*** SUPPLIED DATA Section Begins ***

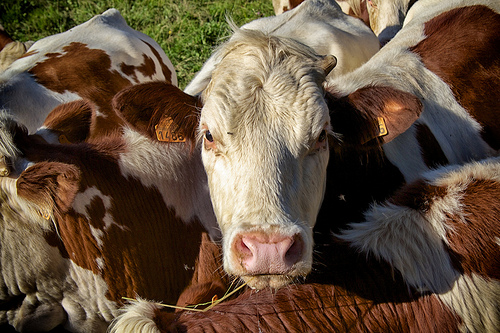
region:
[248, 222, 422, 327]
cow standing otuside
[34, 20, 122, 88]
cow standing otuside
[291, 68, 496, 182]
cow standing otuside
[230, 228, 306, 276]
pink nose of cow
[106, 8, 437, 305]
the head of a cow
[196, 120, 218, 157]
the eye of a cow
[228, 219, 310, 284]
the nose of a cow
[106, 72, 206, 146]
the ear of a cow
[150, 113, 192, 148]
a yellow tag on the cow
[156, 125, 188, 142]
black numbers on the tag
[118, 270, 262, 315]
hay in the cow's mouth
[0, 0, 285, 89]
green grass on the ground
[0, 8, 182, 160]
a brown and white cow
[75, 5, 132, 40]
the back of a cow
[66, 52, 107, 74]
the cow's skin is brown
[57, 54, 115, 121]
the cow's skin is brown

*** SUPPLIED DATA Section Ends ***

ASSIGNMENT: Can you lay out every line of the material above as a Markdown table with the columns "Row" and "Line," numbering the rows, skipping any blank lines, and leaving the pictures out?

WRITTEN ANSWER:
| Row | Line |
|---|---|
| 1 | region: |
| 2 | [248, 222, 422, 327] |
| 3 | cow standing otuside |
| 4 | [34, 20, 122, 88] |
| 5 | cow standing otuside |
| 6 | [291, 68, 496, 182] |
| 7 | cow standing otuside |
| 8 | [230, 228, 306, 276] |
| 9 | pink nose of cow |
| 10 | [106, 8, 437, 305] |
| 11 | the head of a cow |
| 12 | [196, 120, 218, 157] |
| 13 | the eye of a cow |
| 14 | [228, 219, 310, 284] |
| 15 | the nose of a cow |
| 16 | [106, 72, 206, 146] |
| 17 | the ear of a cow |
| 18 | [150, 113, 192, 148] |
| 19 | a yellow tag on the cow |
| 20 | [156, 125, 188, 142] |
| 21 | black numbers on the tag |
| 22 | [118, 270, 262, 315] |
| 23 | hay in the cow's mouth |
| 24 | [0, 0, 285, 89] |
| 25 | green grass on the ground |
| 26 | [0, 8, 182, 160] |
| 27 | a brown and white cow |
| 28 | [75, 5, 132, 40] |
| 29 | the back of a cow |
| 30 | [66, 52, 107, 74] |
| 31 | the cow's skin is brown |
| 32 | [57, 54, 115, 121] |
| 33 | the cow's skin is brown |